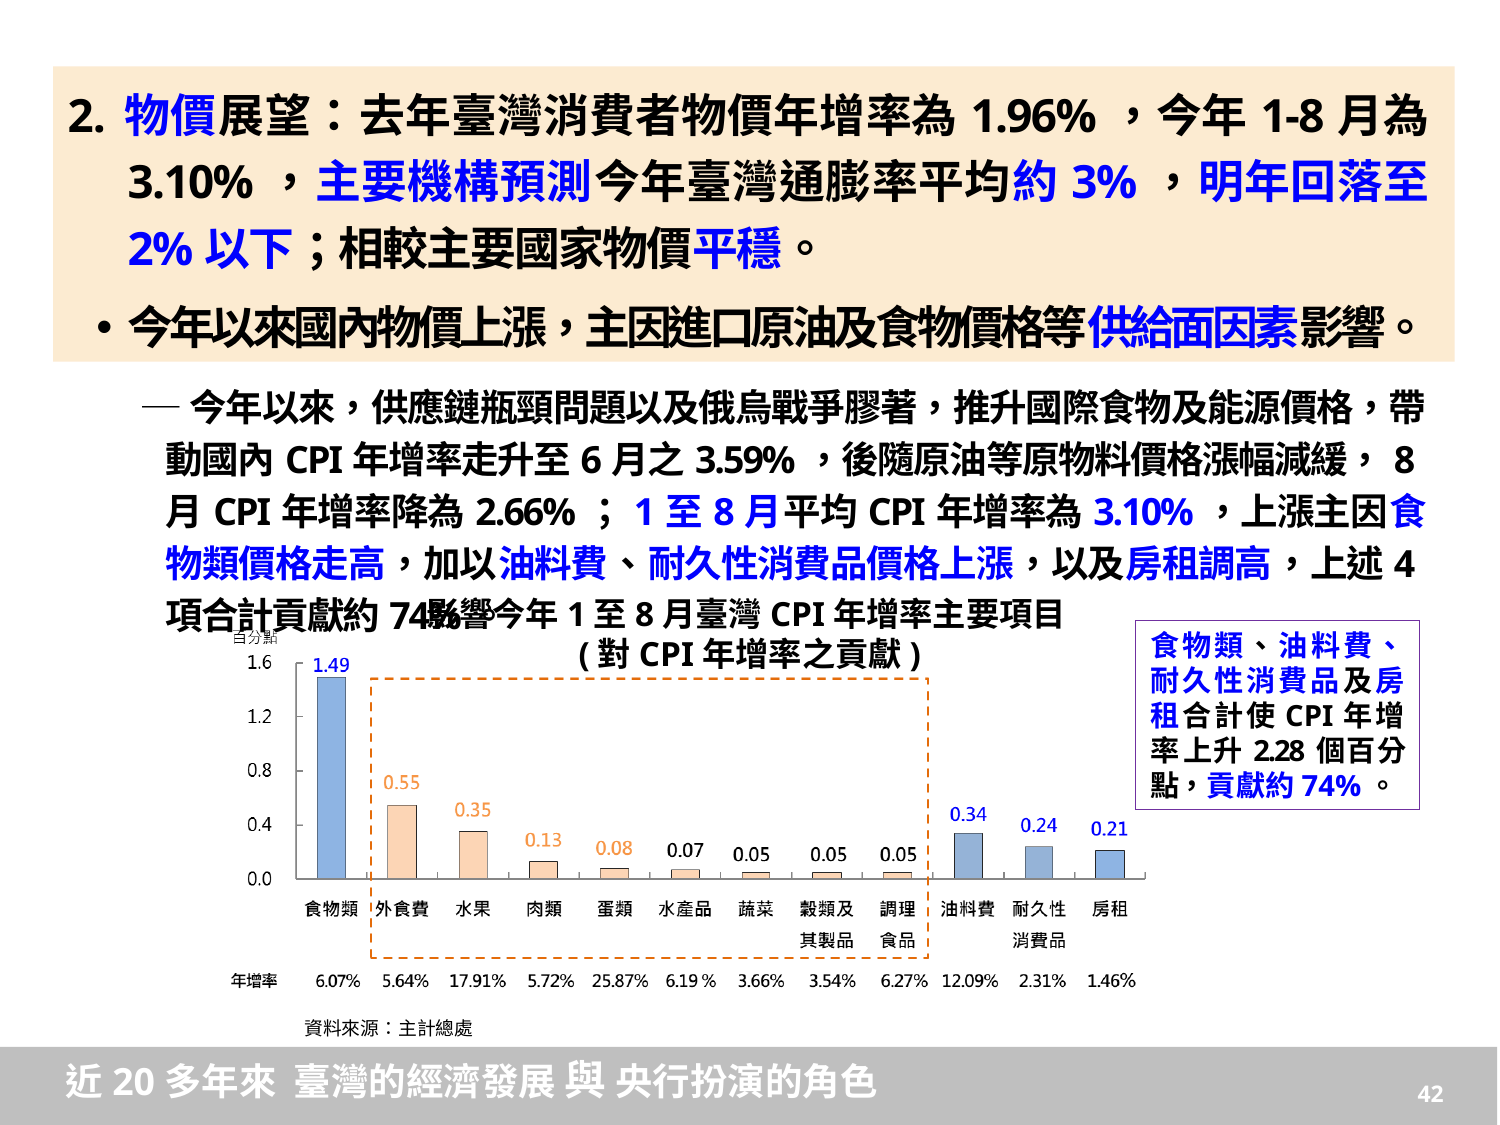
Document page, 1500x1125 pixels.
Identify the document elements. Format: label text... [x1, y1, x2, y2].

text_box 食物類、油料費、耐久性消費品及房租合計使CPI年增率上升2.28個百分點，貢獻約74%。 [1211, 620, 1420, 810]
text_box 資料來源：主計總處 [289, 1012, 648, 1066]
text_box ─今年以來，供應鏈瓶頸問題以及俄烏戰爭膠著，推升國際食物及能源價格，帶動國內CPI年增率走升至6月之3.59%，後隨原油等原物料價格漲幅減緩，8月CPI年增率降為2.66%；1至8月平均CPI年增率為3.10%，上漲主因食物類價格走高，加以油料費、耐久性消費品價格上漲，以及房租調高，上述4項合計貢獻約74%。 [77, 369, 1440, 645]
text_box 2. 物價展望：去年臺灣消費者物價年增率為1.96%，今年1-8月為3.10%，主要機構預測今年臺灣通膨率平均約3%，明年回落至2%以下；相較主要國家物價平穩。 今年以來國內物價上漲，主因進口原油及食物價格等供給面因素影響。 [52, 65, 1456, 363]
slide_number 41 [1121, 1065, 1459, 1125]
text_box 影響今年1至8月臺灣CPI年增率主要項目 (對CPI年增率之貢獻) [411, 586, 1089, 617]
picture [218, 617, 1211, 1003]
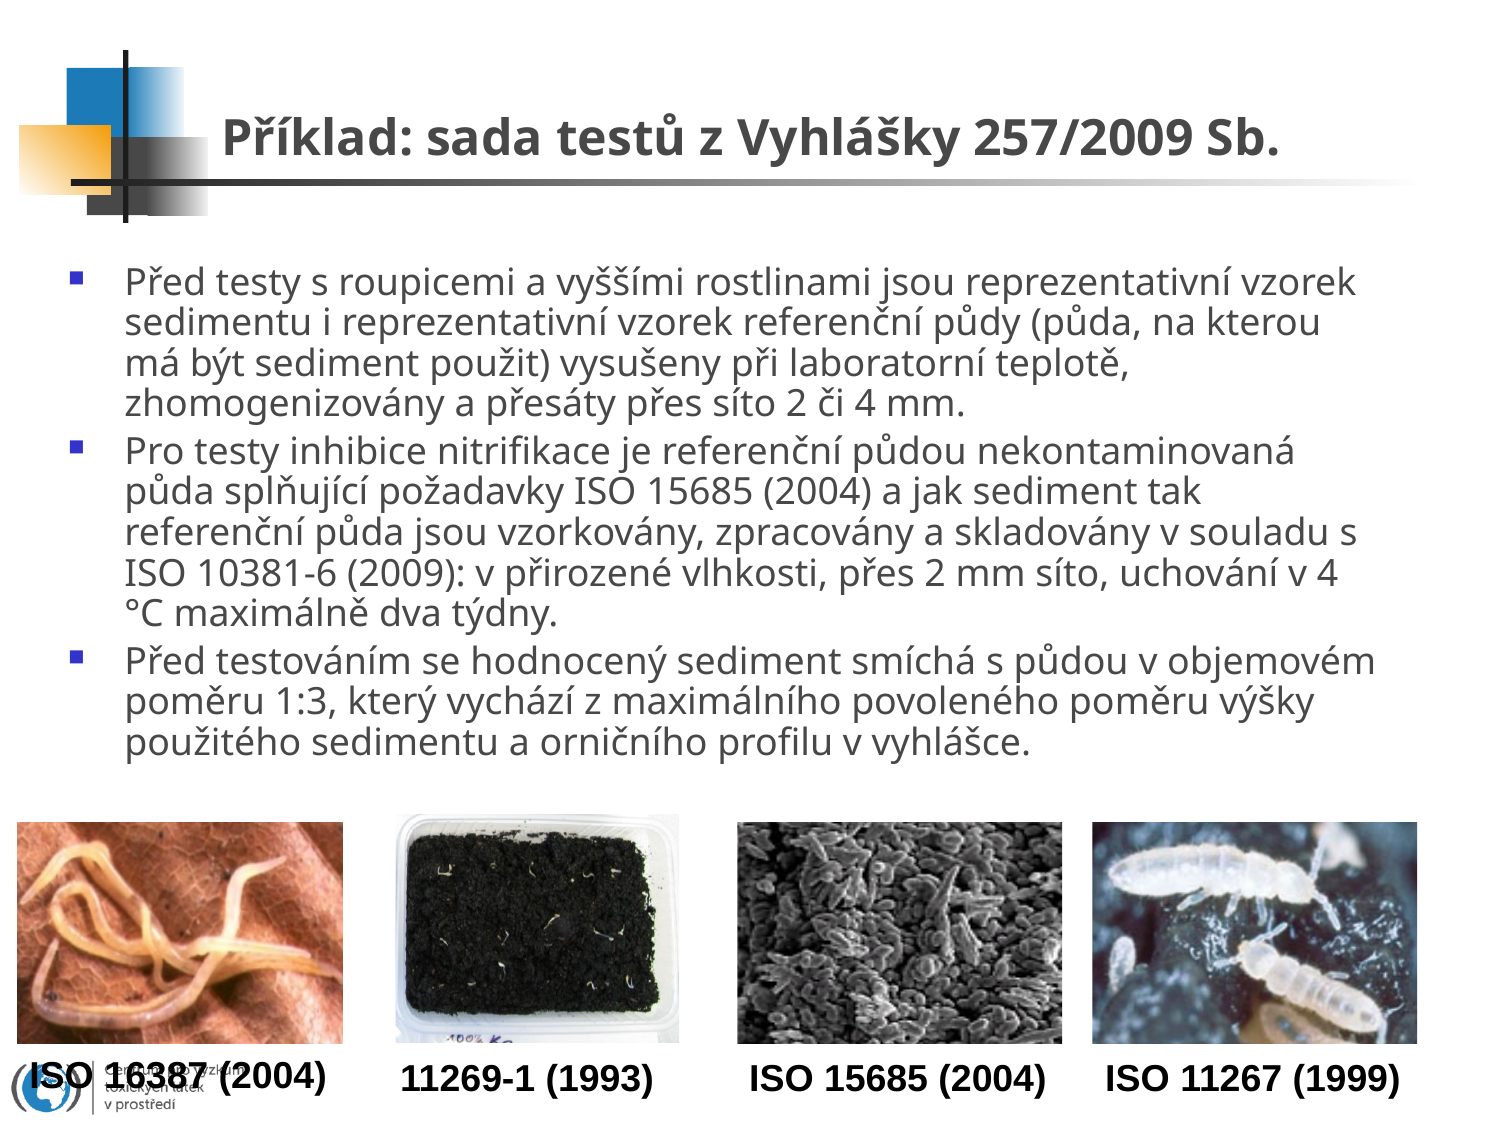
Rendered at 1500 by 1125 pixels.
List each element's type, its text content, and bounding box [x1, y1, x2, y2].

picture [17, 822, 343, 1044]
text_box ISO 16387 (2004) [14, 1048, 342, 1103]
picture [1092, 822, 1418, 1044]
list Před testy s roupicemi a vyššími rostlinami jsou reprezentativní vzorek sedimentu i reprezentativní vzorek referenční půdy (půda, na kterou má být sediment použit) vysušeny při laboratorní teplotě, zhomogenizovány a přesáty přes síto 2 či 4 mm. Pro testy inhibice nitrifikace je referenční půdou nekontaminovaná půda splňující požadavky ISO 15685 (2004) a jak sediment tak referenční půda jsou vzorkovány, zpracovány a skladovány v souladu s ISO 10381-6 (2009): v přirozené vlhkosti, přes 2 mm síto, uchování v 4 °C maximálně dva týdny. Před testováním se hodnocený sediment smíchá s půdou v objemovém poměru 1:3, který vychází z maximálního povoleného poměru výšky použitého sedimentu a orničního profilu v vyhlášce. [52, 255, 1399, 823]
picture [395, 813, 680, 1044]
picture [737, 822, 1063, 1044]
title Příklad: sada testů z Vyhlášky 257/2009 Sb. [206, 0, 1500, 173]
text_box 11269-1 (1993) [385, 1046, 669, 1107]
text_box ISO 11267 (1999) [1090, 1049, 1416, 1107]
text_box ISO 15685 (2004) [734, 1048, 1062, 1107]
picture [11, 1060, 244, 1115]
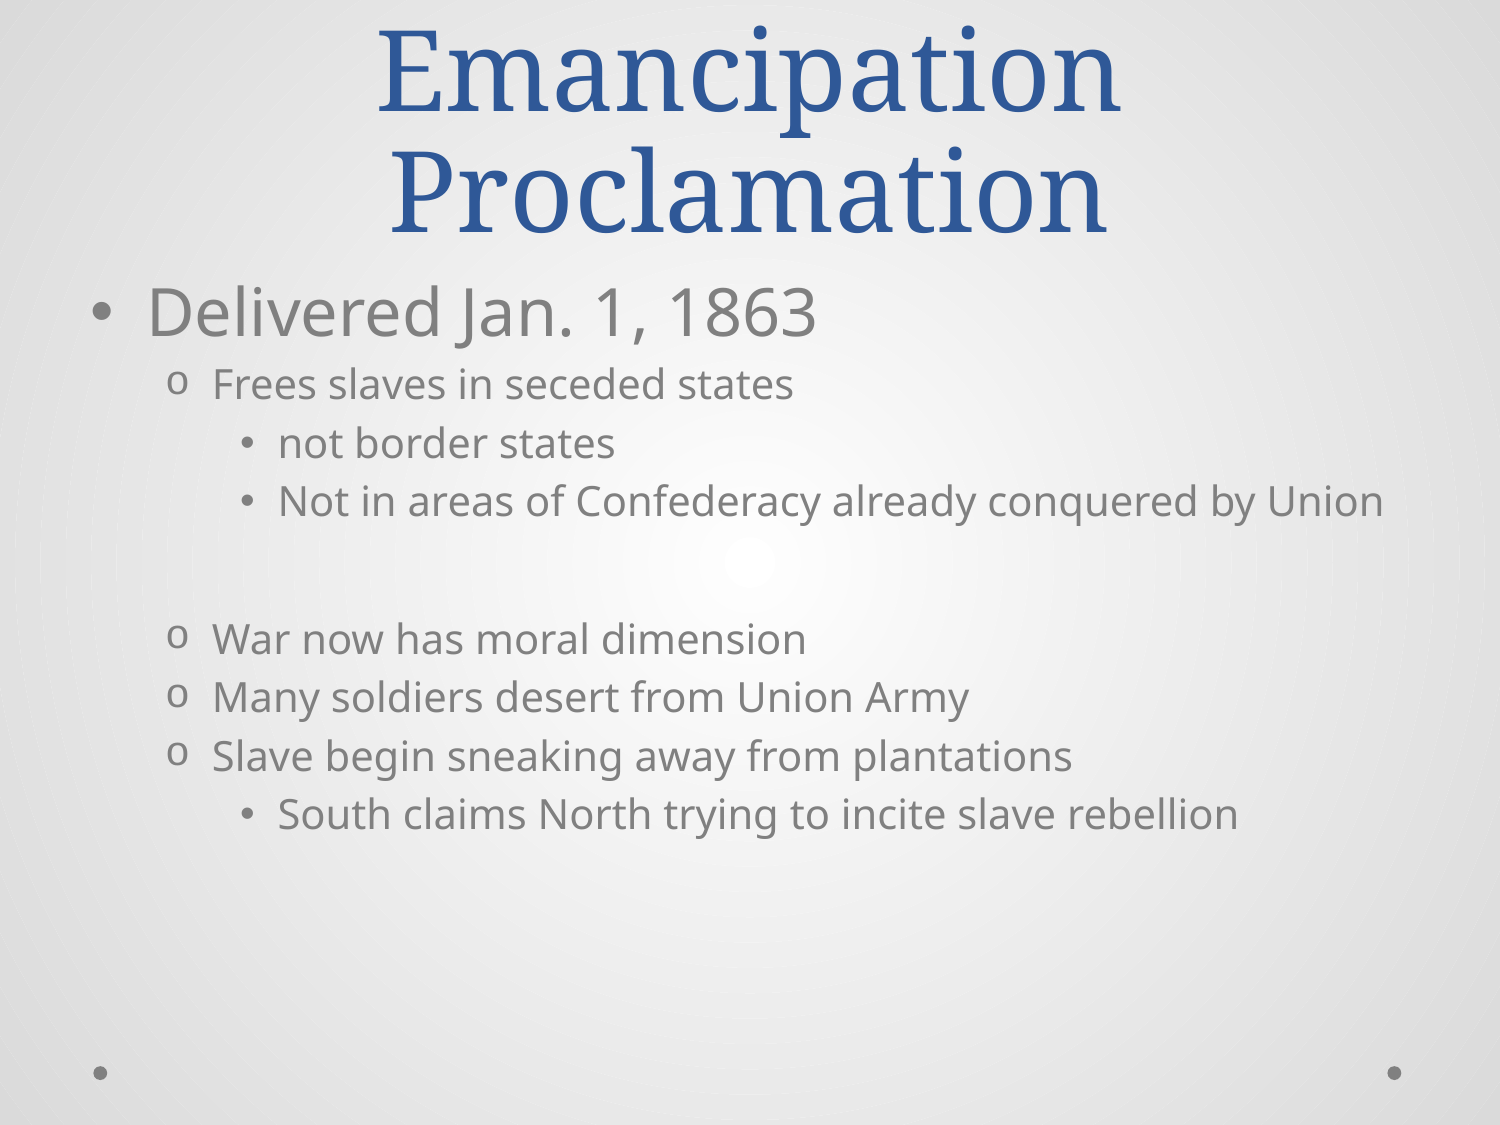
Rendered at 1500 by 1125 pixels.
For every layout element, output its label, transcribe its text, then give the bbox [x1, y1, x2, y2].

◆ **About this task**
The pictures in the listing above are to be dropped, and everything else reproduced exactly.

◆ **Exercise result**
Document page, 1500x1125 pixels.
Identify the document elements. Format: label text... [x1, y1, x2, y2].

text_box 食物類、油料費、耐久性消費品及房租合計使CPI年增率上升2.28個百分點，貢獻約74%。 [1211, 620, 1420, 810]
text_box 資料來源：主計總處 [289, 1012, 648, 1066]
text_box ─今年以來，供應鏈瓶頸問題以及俄烏戰爭膠著，推升國際食物及能源價格，帶動國內CPI年增率走升至6月之3.59%，後隨原油等原物料價格漲幅減緩，8月CPI年增率降為2.66%；1至8月平均CPI年增率為3.10%，上漲主因食物類價格走高，加以油料費、耐久性消費品價格上漲，以及房租調高，上述4項合計貢獻約74%。 [77, 369, 1440, 645]
text_box 2. 物價展望：去年臺灣消費者物價年增率為1.96%，今年1-8月為3.10%，主要機構預測今年臺灣通膨率平均約3%，明年回落至2%以下；相較主要國家物價平穩。 今年以來國內物價上漲，主因進口原油及食物價格等供給面因素影響。 [52, 65, 1456, 363]
slide_number 41 [1121, 1065, 1459, 1125]
text_box 影響今年1至8月臺灣CPI年增率主要項目 (對CPI年增率之貢獻) [411, 586, 1089, 617]
picture [218, 617, 1211, 1003]
Rendered at 1500 by 1125 pixels.
List each element's type, its text content, and bounding box [x1, y1, x2, y2].

picture [17, 822, 343, 1044]
text_box ISO 16387 (2004) [14, 1048, 342, 1103]
picture [1092, 822, 1418, 1044]
list Před testy s roupicemi a vyššími rostlinami jsou reprezentativní vzorek sedimentu i reprezentativní vzorek referenční půdy (půda, na kterou má být sediment použit) vysušeny při laboratorní teplotě, zhomogenizovány a přesáty přes síto 2 či 4 mm. Pro testy inhibice nitrifikace je referenční půdou nekontaminovaná půda splňující požadavky ISO 15685 (2004) a jak sediment tak referenční půda jsou vzorkovány, zpracovány a skladovány v souladu s ISO 10381-6 (2009): v přirozené vlhkosti, přes 2 mm síto, uchování v 4 °C maximálně dva týdny. Před testováním se hodnocený sediment smíchá s půdou v objemovém poměru 1:3, který vychází z maximálního povoleného poměru výšky použitého sedimentu a orničního profilu v vyhlášce. [52, 255, 1399, 823]
picture [395, 813, 680, 1044]
picture [737, 822, 1063, 1044]
title Příklad: sada testů z Vyhlášky 257/2009 Sb. [206, 0, 1500, 173]
text_box 11269-1 (1993) [385, 1046, 669, 1107]
text_box ISO 11267 (1999) [1090, 1049, 1416, 1107]
text_box ISO 15685 (2004) [734, 1048, 1062, 1107]
picture [11, 1060, 244, 1115]
Rendered at 1500 by 1125 pixels.
For every layout element, output its label, transcribe its text, then give the bbox [x1, y1, x2, y2].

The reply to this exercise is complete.